Figure 13 depicts the application example of Well S2, where downhole measurements were conducted using two-dimensional nuclear magnetic resonance (NMR). The water saturation was calculated using the water spectrum function from the
T2 distribution of the 10th channel, and the saturation was compared with the core saturation in the 12th channel, showing significant computational efficacy. Additionally, perforation was performed at the core sampling location of this well, and the well testing result indicated a daily oil production of 95.99 tons and a daily water production of 13.09 cubic meters. The water saturation calculated using the water spectrum function that ranged from 70% to 90%, which closely matched the actual situation.
As shown in
Figure 14 and
Figure 15, the error analysis for wells S1 and S2 indicates that the regression analysis R
2 is greater than 0.4, and the average relative error is less than 5%. This demonstrates that the saturation calculated from nuclear magnetic resonance logging has a certain degree of accuracy.
The validation through examples shows that the constructed water spectrum function, along with the improved porosity model and saturation calculation method based on the T2 distribution from nuclear magnetic resonance logging, is suitable for the oil-bearing analysis of tight sandstone reservoirs. This porosity model and saturation calculation method not only enhance the accuracy of oil-bearing evaluations but also provide more effective and precise tools for oilfield development and assessment under complex geological conditions.
6. Conclusions
This paper proposes a new NMR porosity model and presents a method for calculating saturation from the T2 distribution in NMR logging using a water spectrum function. By focusing on the fluid distribution characteristics in different pore structures of tight sandstone reservoirs, this method overcomes the challenge of the strong dependence on resistivity for oil saturation calculation, enabling accurate saturation calculations in tight reservoirs. It takes into account the coexistence of oil and water with different transverse relaxation times and identifies an NMR-based saturation calculation method suitable for the Sa Block.
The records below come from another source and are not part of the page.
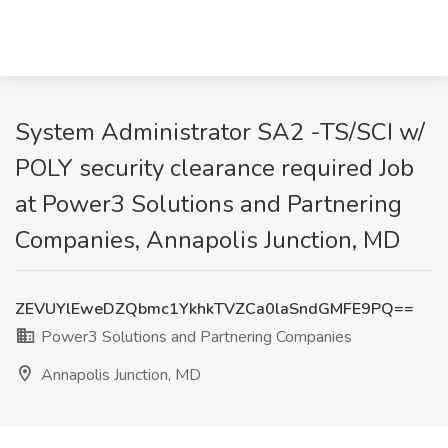
System Administrator SA2 -TS/SCI w/
POLY security clearance required Job
at Power3 Solutions and Partnering
Companies, Annapolis Junction, MD
ZEVUYlEweDZQbmc1YkhkTVZCa0laSndGMFE9PQ==
Power3 Solutions and Partnering Companies
Annapolis Junction, MD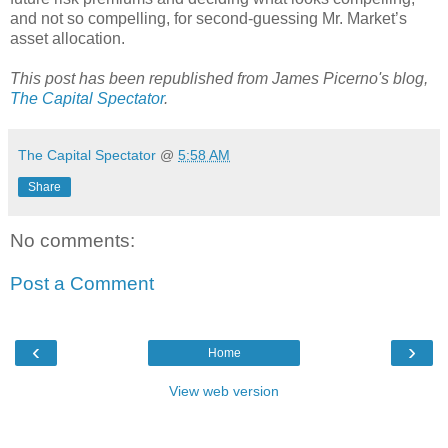
and not so compelling, for second-guessing Mr. Market’s
asset allocation.
This post has been republished from James Picerno's blog,
The Capital Spectator
.
The Capital Spectator
@
5:58 AM
Share
No comments:
Post a Comment
‹
›
Home
View web version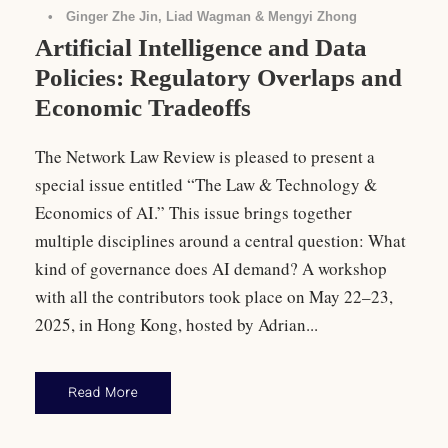
•
Ginger Zhe Jin, Liad Wagman & Mengyi Zhong
Artificial Intelligence and Data
Policies: Regulatory Overlaps and
Economic Tradeoffs
The Network Law Review is pleased to present a
special issue entitled “The Law & Technology &
Economics of AI.” This issue brings together
multiple disciplines around a central question: What
kind of governance does AI demand? A workshop
with all the contributors took place on May 22–23,
2025, in Hong Kong, hosted by Adrian...
Read More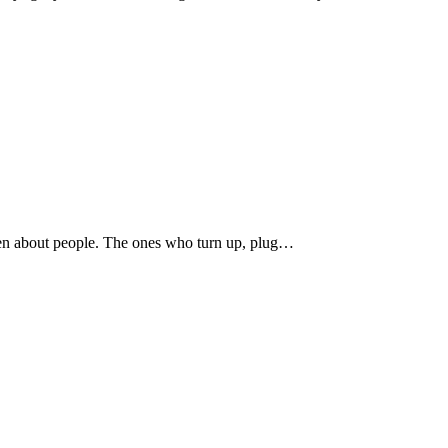
been about people. The ones who turn up, plug…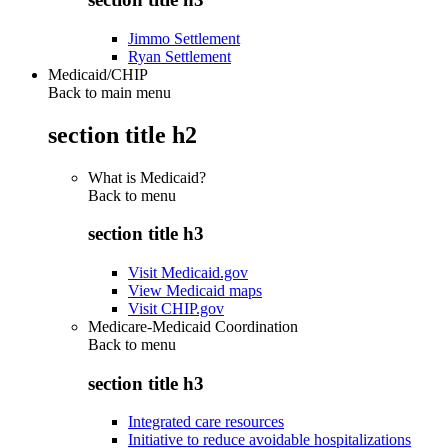
Jimmo Settlement
Ryan Settlement
Medicaid/CHIP
Back to main menu
section title h2
What is Medicaid?
Back to
menu
section title h3
Visit Medicaid.gov
View Medicaid maps
Visit CHIP.gov
Medicare-Medicaid Coordination
Back to
menu
section title h3
Integrated care resources
Initiative to reduce avoidable hospitalizations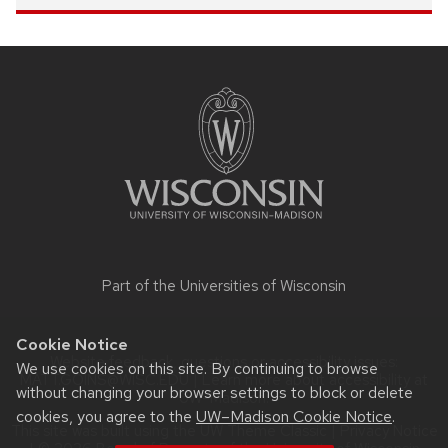
Site
footer
content
Part of the
Universities of Wisconsin
Cookie Notice
Website feedback, questions or accessibility issues:
We use cookies on this site. By continuing to browse
MATT.GOINS@WISC.EDU
| Learn more about
accessibility at
without changing your browser settings to block or delete
UW–Madison
.
cookies, you agree to the
UW–Madison Cookie Notice
.
This site was built using the
UW Theme Classic
|
Privacy Notice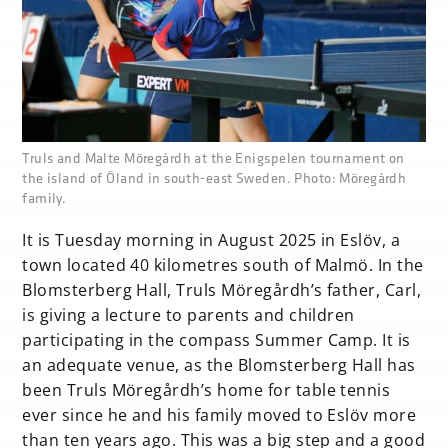
none
Truls and Malte Möregårdh at the Enigspelen tournament on
the island of Öland in south-east Sweden. Photo: Möregårdh
family.
It is Tuesday morning in August 2025 in Eslöv, a
town located 40 kilometres south of Malmö. In the
Blomsterberg Hall, Truls Möregårdh’s father, Carl,
is giving a lecture to parents and children
participating in the compass Summer Camp. It is
an adequate venue, as the Blomsterberg Hall has
been Truls Möregårdh’s home for table tennis
ever since he and his family moved to Eslöv more
than ten years ago. This was a big step and a good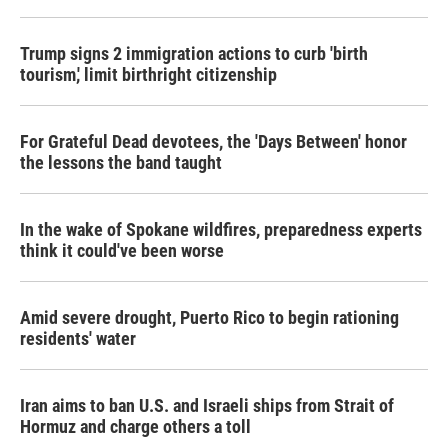
Trump signs 2 immigration actions to curb 'birth
tourism,' limit birthright citizenship
For Grateful Dead devotees, the 'Days Between' honor
the lessons the band taught
In the wake of Spokane wildfires, preparedness experts
think it could've been worse
Amid severe drought, Puerto Rico to begin rationing
residents' water
Iran aims to ban U.S. and Israeli ships from Strait of
Hormuz and charge others a toll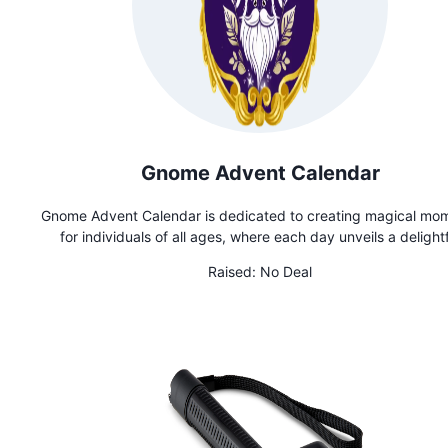
Gnome Advent Calendar
Gnome Advent Calendar is dedicated to creating magical mo
for individuals of all ages, where each day unveils a delightf
handmade gnome, fostering a sense of excitement and
Raised:
No Deal
togetherness in every gnome-filled countdown to each holid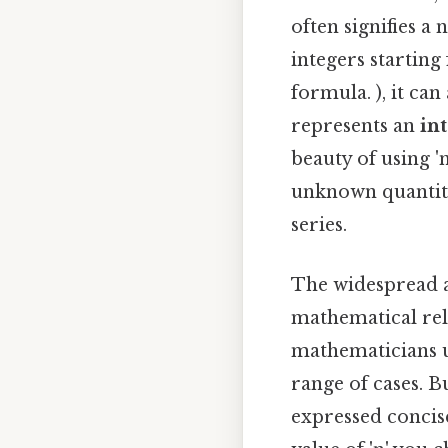
often signifies a n
integers starting
formula. ), it can 
represents an
in
beauty of using 'n
unknown quantity 
series.
The widespread ad
mathematical rela
mathematicians u
range of cases. B
expressed concise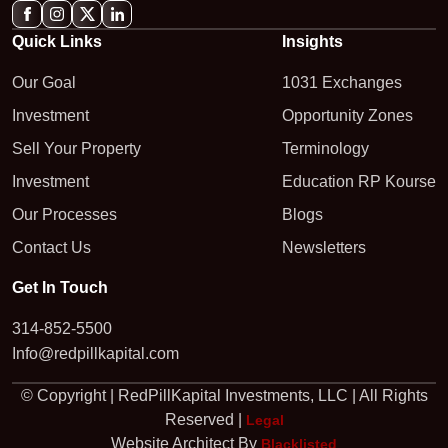
Quick Links
Insights
Our Goal
1031 Exchanges
Investment
Opportunity Zones
Sell Your Property
Terminology
Investment
Education RP Kourse
Our Processes
Blogs
Contact Us
Newsletters
Get In Touch
314-852-5500
Info@redpillkapital.com
© Copyright | RedPillKapital Investments, LLC | All Rights
Reserved |
Legal
Website Architect By
Blacklisted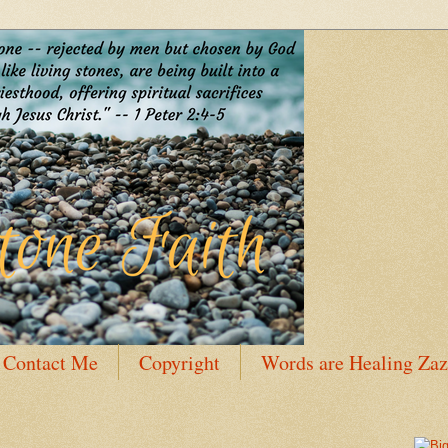
Contact Me
Copyright
Words are Healing Zaz
 Bio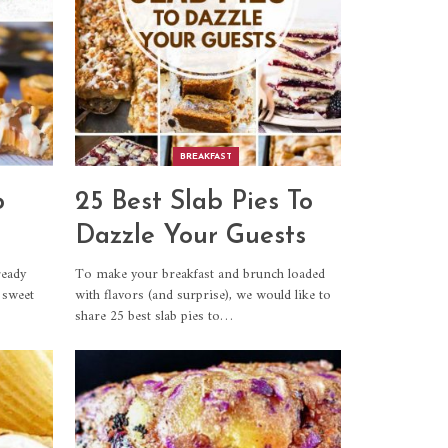
BREAKFAST
o
25 Best Slab Pies To
Dazzle Your Guests
ready
To make your breakfast and brunch loaded
 sweet
with flavors (and surprise), we would like to
share 25 best slab pies to…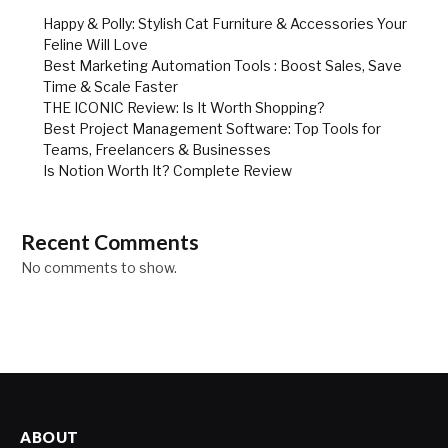
Happy & Polly: Stylish Cat Furniture & Accessories Your
Feline Will Love
Best Marketing Automation Tools : Boost Sales, Save
Time & Scale Faster
THE ICONIC Review: Is It Worth Shopping?
Best Project Management Software: Top Tools for
Teams, Freelancers & Businesses
Is Notion Worth It? Complete Review
Recent Comments
No comments to show.
ABOUT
The water spectrum function is adaptable to different blocks, improving the accuracy of saturation calculations in tight reservoir exploration and development, thereby providing strong support for more precise reservoir production forecasts:
(1) The traditional NMR porosity model was improved to avoid the limitations of fixed transverse relaxation intervals for bound water, movable water, and movable hydrocarbons.
(2) A water spectrum function was constructed, assigning weight ratios for oil–water coexistence in pores outside the clay-bound water zone. Combined with the improved NMR porosity model, this approach enables precise saturation calculation.
(3) The particle swarm optimization (PSO) algorithm was employed to optimize the parameters of the water spectrum function. By establishing an objective function based on the average relative error of core saturation, the water spectrum function parameters were iterated quickly.